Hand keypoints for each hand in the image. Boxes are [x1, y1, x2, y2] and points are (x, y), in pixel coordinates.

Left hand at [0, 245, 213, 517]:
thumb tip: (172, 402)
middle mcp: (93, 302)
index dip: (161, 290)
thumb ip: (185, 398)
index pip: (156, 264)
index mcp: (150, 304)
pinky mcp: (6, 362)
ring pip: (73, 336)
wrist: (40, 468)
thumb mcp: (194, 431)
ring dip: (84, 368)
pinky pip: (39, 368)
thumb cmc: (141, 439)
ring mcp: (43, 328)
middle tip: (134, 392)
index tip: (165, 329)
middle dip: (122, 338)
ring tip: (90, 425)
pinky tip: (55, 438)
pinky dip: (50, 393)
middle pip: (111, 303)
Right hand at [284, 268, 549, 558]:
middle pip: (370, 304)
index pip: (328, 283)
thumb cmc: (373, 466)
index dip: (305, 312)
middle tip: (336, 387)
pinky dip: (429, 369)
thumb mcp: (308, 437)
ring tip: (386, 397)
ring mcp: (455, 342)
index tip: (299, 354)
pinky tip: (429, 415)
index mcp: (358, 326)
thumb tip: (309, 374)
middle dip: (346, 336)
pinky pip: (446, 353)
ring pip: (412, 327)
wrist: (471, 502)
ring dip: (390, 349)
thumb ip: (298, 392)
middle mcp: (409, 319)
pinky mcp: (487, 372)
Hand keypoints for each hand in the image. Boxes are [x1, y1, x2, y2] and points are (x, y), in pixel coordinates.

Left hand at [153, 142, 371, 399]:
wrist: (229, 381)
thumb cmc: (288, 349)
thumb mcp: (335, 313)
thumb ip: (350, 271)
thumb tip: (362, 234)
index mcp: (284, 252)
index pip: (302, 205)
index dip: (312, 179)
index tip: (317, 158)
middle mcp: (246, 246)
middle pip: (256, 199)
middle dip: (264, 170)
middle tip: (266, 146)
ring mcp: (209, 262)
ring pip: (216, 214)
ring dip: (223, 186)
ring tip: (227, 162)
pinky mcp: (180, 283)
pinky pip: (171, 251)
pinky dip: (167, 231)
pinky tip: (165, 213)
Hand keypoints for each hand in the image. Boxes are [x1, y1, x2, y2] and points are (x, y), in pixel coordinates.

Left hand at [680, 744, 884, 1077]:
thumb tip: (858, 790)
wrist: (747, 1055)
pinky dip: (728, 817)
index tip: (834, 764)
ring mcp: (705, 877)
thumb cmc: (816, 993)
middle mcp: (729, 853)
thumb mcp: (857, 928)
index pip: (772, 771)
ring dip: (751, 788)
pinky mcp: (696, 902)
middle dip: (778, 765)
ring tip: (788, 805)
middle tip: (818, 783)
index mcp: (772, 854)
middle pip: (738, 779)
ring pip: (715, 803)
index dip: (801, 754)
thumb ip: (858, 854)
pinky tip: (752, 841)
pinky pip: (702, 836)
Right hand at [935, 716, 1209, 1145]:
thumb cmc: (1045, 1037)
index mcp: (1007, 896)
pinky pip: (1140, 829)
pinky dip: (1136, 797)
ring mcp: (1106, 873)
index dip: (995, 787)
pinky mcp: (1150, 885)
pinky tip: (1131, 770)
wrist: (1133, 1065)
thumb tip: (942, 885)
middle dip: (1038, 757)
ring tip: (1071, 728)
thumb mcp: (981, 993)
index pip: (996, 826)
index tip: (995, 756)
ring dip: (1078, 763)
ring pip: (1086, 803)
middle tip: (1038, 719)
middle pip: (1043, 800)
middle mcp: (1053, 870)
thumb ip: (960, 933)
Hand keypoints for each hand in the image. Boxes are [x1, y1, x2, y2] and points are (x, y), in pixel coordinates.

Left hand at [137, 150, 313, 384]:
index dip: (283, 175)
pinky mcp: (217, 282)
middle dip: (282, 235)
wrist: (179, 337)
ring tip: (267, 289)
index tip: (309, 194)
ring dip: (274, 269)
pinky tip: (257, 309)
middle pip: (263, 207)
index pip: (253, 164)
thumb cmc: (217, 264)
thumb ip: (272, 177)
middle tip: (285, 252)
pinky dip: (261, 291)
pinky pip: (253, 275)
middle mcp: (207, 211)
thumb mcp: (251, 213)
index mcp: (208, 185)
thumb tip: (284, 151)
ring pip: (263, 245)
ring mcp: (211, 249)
——————————
→ **What is expected**
Your response should consist of the listing, reproduced exactly.

→ **Solution below**
Hand keypoints for each hand in the image. Boxes are [x1, y1, x2, y2] and points are (x, y), in pixel coordinates.

Left hand at [0, 245, 213, 517]:
thumb tip: (172, 402)
middle mcp: (93, 302)
index dip: (161, 290)
thumb ip: (185, 398)
index pip: (156, 264)
index mcp: (150, 304)
pinky mcp: (6, 362)
ring pip: (73, 336)
wrist: (40, 468)
thumb mcp: (194, 431)
ring dip: (84, 368)
pinky pip: (39, 368)
thumb cmc: (141, 439)
ring mcp: (43, 328)
middle tip: (134, 392)
index tip: (165, 329)
middle dip: (122, 338)
ring tip: (90, 425)
pinky tip: (55, 438)
pinky dip: (50, 393)
middle pip: (111, 303)
Right hand at [284, 268, 549, 558]:
middle pip: (370, 304)
index pip: (328, 283)
thumb cmc: (373, 466)
index dip: (305, 312)
middle tip: (336, 387)
pinky dip: (429, 369)
thumb mcp: (308, 437)
ring tip: (386, 397)
ring mcp: (455, 342)
index tip: (299, 354)
pinky tip: (429, 415)
index mcp: (358, 326)
thumb tip: (309, 374)
middle dip: (346, 336)
pinky pip: (446, 353)
ring pip: (412, 327)
wrist: (471, 502)
ring dip: (390, 349)
thumb ip: (298, 392)
middle mcp: (409, 319)
pinky mcp: (487, 372)
Hand keypoints for each hand in the image. Boxes are [x1, y1, x2, y2] and points are (x, y), in pixel coordinates.

Left hand at [153, 142, 371, 399]:
wrist: (229, 381)
thumb cmc: (288, 349)
thumb mcp: (335, 313)
thumb ip: (350, 271)
thumb tip: (362, 234)
index mcp: (284, 252)
index pip: (302, 205)
index dip: (312, 179)
index tip: (317, 158)
middle mcp: (246, 246)
middle pip: (256, 199)
middle dip: (264, 170)
middle tip: (266, 146)
ring mcp: (209, 262)
ring pip: (216, 214)
ring dip: (223, 186)
ring tip: (227, 162)
pinky mcp: (180, 283)
pinky pip: (171, 251)
pinky dip: (167, 231)
pinky tip: (165, 213)
Hand keypoints for each hand in the image. Boxes are [x1, y1, x2, y2] and points are (x, y), in pixel coordinates.

Left hand at [680, 744, 884, 1077]:
thumb tip: (858, 790)
wrist: (747, 1055)
pinky dip: (728, 817)
index tip: (834, 764)
ring mcp: (705, 877)
thumb cmc: (816, 993)
middle mcp: (729, 853)
thumb mcp: (857, 928)
index pip: (772, 771)
ring dip: (751, 788)
pinky mcp: (696, 902)
middle dip: (778, 765)
ring tip: (788, 805)
middle tip: (818, 783)
index mcp: (772, 854)
middle pip: (738, 779)
ring pip: (715, 803)
index dip: (801, 754)
thumb ip: (858, 854)
pinky tip: (752, 841)
pinky pip: (702, 836)
Right hand at [935, 716, 1209, 1145]:
thumb cmc: (1045, 1037)
index mcp: (1007, 896)
pinky pip: (1140, 829)
pinky dip: (1136, 797)
ring mcp: (1106, 873)
index dip: (995, 787)
pinky mcp: (1150, 885)
pinky tip: (1131, 770)
wrist: (1133, 1065)
thumb tip: (942, 885)
middle dip: (1038, 757)
ring tip: (1071, 728)
thumb mcp: (981, 993)
index pip: (996, 826)
index tip: (995, 756)
ring dip: (1078, 763)
ring pip: (1086, 803)
middle tip: (1038, 719)
middle pip: (1043, 800)
middle mcp: (1053, 870)
thumb ip: (960, 933)
Hand keypoints for each hand in the image. Boxes are [x1, y1, x2, y2] and points are (x, y), in pixel coordinates.

Left hand at [137, 150, 313, 384]:
index dip: (283, 175)
pinky mcp: (217, 282)
middle dip: (282, 235)
wrist: (179, 337)
ring tip: (267, 289)
index tip: (309, 194)
ring dip: (274, 269)
pinky tip: (257, 309)
middle pip: (263, 207)
index pip: (253, 164)
thumb cmc: (217, 264)
thumb ip: (272, 177)
middle tip: (285, 252)
pinky dip: (261, 291)
pinky pip: (253, 275)
middle mcp: (207, 211)
thumb mcp: (251, 213)
index mcp: (208, 185)
thumb tip: (284, 151)
ring pip: (263, 245)
ring mcp: (211, 249)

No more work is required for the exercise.